§ ENTRIES SHOWN
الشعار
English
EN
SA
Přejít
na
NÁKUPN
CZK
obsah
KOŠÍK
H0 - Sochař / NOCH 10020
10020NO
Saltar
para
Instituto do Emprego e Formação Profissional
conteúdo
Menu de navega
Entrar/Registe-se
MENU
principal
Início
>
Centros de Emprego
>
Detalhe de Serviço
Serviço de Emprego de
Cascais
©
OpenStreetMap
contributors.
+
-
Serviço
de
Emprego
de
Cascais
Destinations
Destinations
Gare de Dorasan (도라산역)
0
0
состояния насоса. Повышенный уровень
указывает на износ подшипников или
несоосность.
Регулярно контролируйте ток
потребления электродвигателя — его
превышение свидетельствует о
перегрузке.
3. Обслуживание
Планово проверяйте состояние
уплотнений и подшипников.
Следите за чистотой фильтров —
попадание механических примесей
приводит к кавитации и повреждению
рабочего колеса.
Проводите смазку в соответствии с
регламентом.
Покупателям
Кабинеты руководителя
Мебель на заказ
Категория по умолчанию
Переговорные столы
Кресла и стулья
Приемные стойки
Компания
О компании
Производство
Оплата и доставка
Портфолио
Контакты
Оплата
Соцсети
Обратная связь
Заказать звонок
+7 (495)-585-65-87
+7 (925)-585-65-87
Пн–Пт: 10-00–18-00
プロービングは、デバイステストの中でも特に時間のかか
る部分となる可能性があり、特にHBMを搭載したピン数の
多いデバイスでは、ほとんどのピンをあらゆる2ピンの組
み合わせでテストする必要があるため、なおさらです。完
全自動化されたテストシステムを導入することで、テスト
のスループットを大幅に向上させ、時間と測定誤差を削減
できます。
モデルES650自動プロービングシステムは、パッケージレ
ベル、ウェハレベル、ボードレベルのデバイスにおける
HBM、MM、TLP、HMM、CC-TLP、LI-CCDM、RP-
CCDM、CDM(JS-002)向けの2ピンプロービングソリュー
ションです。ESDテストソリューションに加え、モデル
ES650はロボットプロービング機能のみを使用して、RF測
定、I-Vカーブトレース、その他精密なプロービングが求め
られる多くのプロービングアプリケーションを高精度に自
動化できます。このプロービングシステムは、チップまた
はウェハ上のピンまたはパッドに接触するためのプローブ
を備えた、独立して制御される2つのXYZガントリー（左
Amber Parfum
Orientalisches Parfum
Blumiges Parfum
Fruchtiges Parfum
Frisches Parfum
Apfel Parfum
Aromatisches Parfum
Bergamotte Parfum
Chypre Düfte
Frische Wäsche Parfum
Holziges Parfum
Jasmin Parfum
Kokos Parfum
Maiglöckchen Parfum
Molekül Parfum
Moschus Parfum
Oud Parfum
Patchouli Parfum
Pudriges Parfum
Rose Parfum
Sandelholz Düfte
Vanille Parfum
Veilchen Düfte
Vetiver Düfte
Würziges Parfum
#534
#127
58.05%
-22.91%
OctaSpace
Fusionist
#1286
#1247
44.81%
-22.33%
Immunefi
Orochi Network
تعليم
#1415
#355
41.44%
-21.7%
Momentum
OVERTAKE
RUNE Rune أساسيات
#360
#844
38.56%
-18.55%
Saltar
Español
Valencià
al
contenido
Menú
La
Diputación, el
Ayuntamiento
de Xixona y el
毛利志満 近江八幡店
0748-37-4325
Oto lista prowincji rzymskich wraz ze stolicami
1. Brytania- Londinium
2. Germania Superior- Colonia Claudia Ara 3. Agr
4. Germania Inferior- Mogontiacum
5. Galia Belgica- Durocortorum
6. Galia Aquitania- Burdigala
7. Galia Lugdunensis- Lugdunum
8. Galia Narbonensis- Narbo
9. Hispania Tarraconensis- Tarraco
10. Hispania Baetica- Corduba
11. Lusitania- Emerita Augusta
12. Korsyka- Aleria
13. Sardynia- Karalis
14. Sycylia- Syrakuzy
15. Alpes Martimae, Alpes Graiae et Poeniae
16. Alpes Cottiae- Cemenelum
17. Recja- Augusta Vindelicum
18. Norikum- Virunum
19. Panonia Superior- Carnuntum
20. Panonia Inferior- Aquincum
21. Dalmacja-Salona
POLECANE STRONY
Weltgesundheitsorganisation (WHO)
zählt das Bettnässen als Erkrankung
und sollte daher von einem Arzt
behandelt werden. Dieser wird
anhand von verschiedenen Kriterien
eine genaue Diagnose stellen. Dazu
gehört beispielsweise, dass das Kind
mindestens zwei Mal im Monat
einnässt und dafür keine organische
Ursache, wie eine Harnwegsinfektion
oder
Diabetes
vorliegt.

§ TASK OBJECTIVE
Among the records above, extract exactly the lines from the line with "ベル、ウェハレベル、ボードレベルのデバイスにおける" to the line with "Apfel Parfum", both lines included, and leave out the rest.

§ EXERCISE OUTPUT
ベル、ウェハレベル、ボードレベルのデバイスにおける
HBM、MM、TLP、HMM、CC-TLP、LI-CCDM、RP-
CCDM、CDM(JS-002)向けの2ピンプロービングソリュー
ションです。ESDテストソリューションに加え、モデル
ES650はロボットプロービング機能のみを使用して、RF測
定、I-Vカーブトレース、その他精密なプロービングが求め
られる多くのプロービングアプリケーションを高精度に自
動化できます。このプロービングシステムは、チップまた
はウェハ上のピンまたはパッドに接触するためのプローブ
を備えた、独立して制御される2つのXYZガントリー（左
Amber Parfum
Orientalisches Parfum
Blumiges Parfum
Fruchtiges Parfum
Frisches Parfum
Apfel Parfum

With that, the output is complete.